Input:
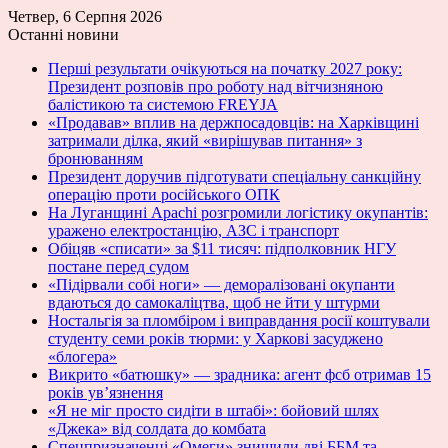
Четвер, 6 Серпня 2026
Останні новини
Перші результати очікуються на початку 2027 року:
Президент розповів про роботу над вітчизняною
балістикою та системою FREYJA
«Продавав» вплив на держпосадовців: на Харківщині
затримали ділка, який «вирішував питання» з
бронюванням
Президент доручив підготувати спеціальну санкційну
операцію проти російського ОПК
На Луганщині Apachi розгромили логістику окупантів:
уражено електростанцію, АЗС і транспорт
Обіцяв «списати» за $11 тисяч: підполковник НГУ
постане перед судом
«Підірвали собі ноги» — деморалізовані окупанти
вдаються до самокаліцтва, щоб не йти у штурми
Ностальгія за пломбіром і виправдання росії коштували
студенту семи років тюрми: у Харкові засуджено
«блогера»
Викрито «батюшку» — зрадника: агент фсб отримав 15
років ув’язнення
«Я не міг просто сидіти в штабі»: бойовий шлях
«Джека» від солдата до комбата
Спецпризначенці «Омеги» знищили дві ББМ та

What needs to be done: Search the entries for the word "Президент" and pick out every line that holds it.

Problem solution:
Президент розповів про роботу над вітчизняною
Президент доручив підготувати спеціальну санкційну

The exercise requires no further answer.